[Saved entries]
%%

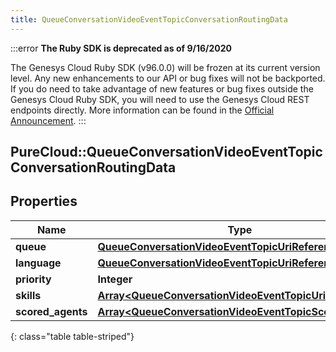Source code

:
 ```yaml
---
title: QueueConversationVideoEventTopicConversationRoutingData
---
```


:::error
**The Ruby SDK is deprecated as of 9/16/2020**

The Genesys Cloud Ruby SDK (v96.0.0) will be frozen at its current version level. Any new enhancements to our API or bug fixes will not be backported. If you do need to take advantage of new features or bug fixes outside the Genesys Cloud Ruby SDK, you will need to use the Genesys Cloud REST endpoints directly. More information can be found in the [Official Announcement](https://developer.mypurecloud.com/forum/t/announcement-genesys-cloud-ruby-sdk-end-of-life/8850).
:::


## PureCloud::QueueConversationVideoEventTopicConversationRoutingData

## Properties

|Name | Type | Description | Notes|
|------------ | ------------- | ------------- | -------------|
| **queue** | [**QueueConversationVideoEventTopicUriReference**](QueueConversationVideoEventTopicUriReference.html) |  | [optional] |
| **language** | [**QueueConversationVideoEventTopicUriReference**](QueueConversationVideoEventTopicUriReference.html) |  | [optional] |
| **priority** | **Integer** |  | [optional] |
| **skills** | [**Array&lt;QueueConversationVideoEventTopicUriReference&gt;**](QueueConversationVideoEventTopicUriReference.html) |  | [optional] |
| **scored_agents** | [**Array&lt;QueueConversationVideoEventTopicScoredAgent&gt;**](QueueConversationVideoEventTopicScoredAgent.html) |  | [optional] |
{: class="table table-striped"}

%%

▶ _Task description_
The expected answer is every line in the data above that carries the string "Ruby".

▶ _Result_
**The Ruby SDK is deprecated as of 9/16/2020**
The Genesys Cloud Ruby SDK (v96.0.0) will be frozen at its current version level. Any new enhancements to our API or bug fixes will not be backported. If you do need to take advantage of new features or bug fixes outside the Genesys Cloud Ruby SDK, you will need to use the Genesys Cloud REST endpoints directly. More information can be found in the [Official Announcement](https://developer.mypurecloud.com/forum/t/announcement-genesys-cloud-ruby-sdk-end-of-life/8850).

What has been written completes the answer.